Start of INFORMATION PROVIDED

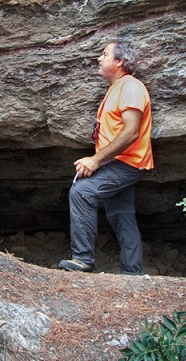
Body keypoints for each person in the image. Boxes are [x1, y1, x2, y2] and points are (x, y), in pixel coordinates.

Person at [58, 38, 154, 275]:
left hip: (127, 162)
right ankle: (132, 274)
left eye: (104, 54)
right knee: (122, 216)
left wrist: (96, 160)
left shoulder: (131, 86)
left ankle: (83, 259)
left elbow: (131, 132)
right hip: (120, 161)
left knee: (81, 192)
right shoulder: (115, 90)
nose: (99, 59)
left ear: (120, 61)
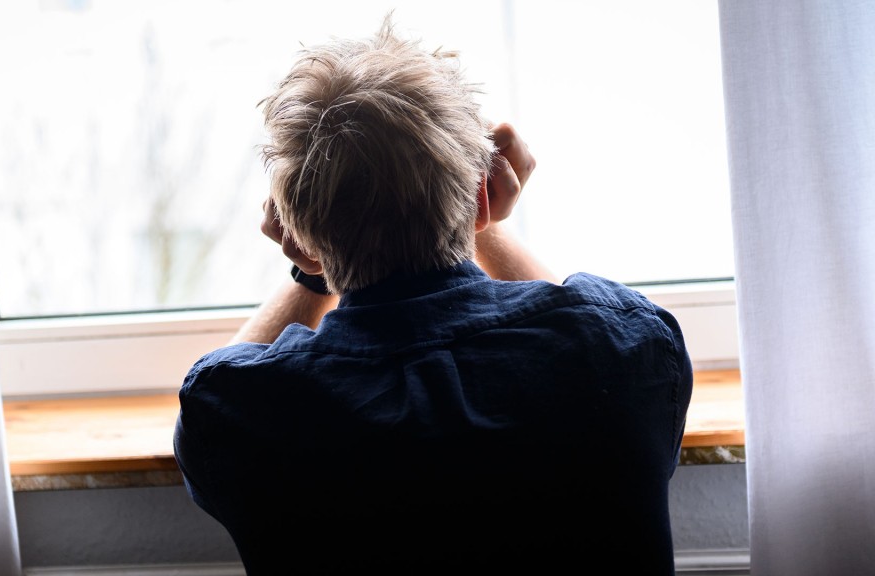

End of INFORMATION PROVIDED

EXERCISE → Output exactly the lines from the one containing "left shoulder: (131, 86)" through the last line of the records above, both included, and leave out the pictures.

EXPECTED OUTPUT →
left shoulder: (131, 86)
left ankle: (83, 259)
left elbow: (131, 132)
right hip: (120, 161)
left knee: (81, 192)
right shoulder: (115, 90)
nose: (99, 59)
left ear: (120, 61)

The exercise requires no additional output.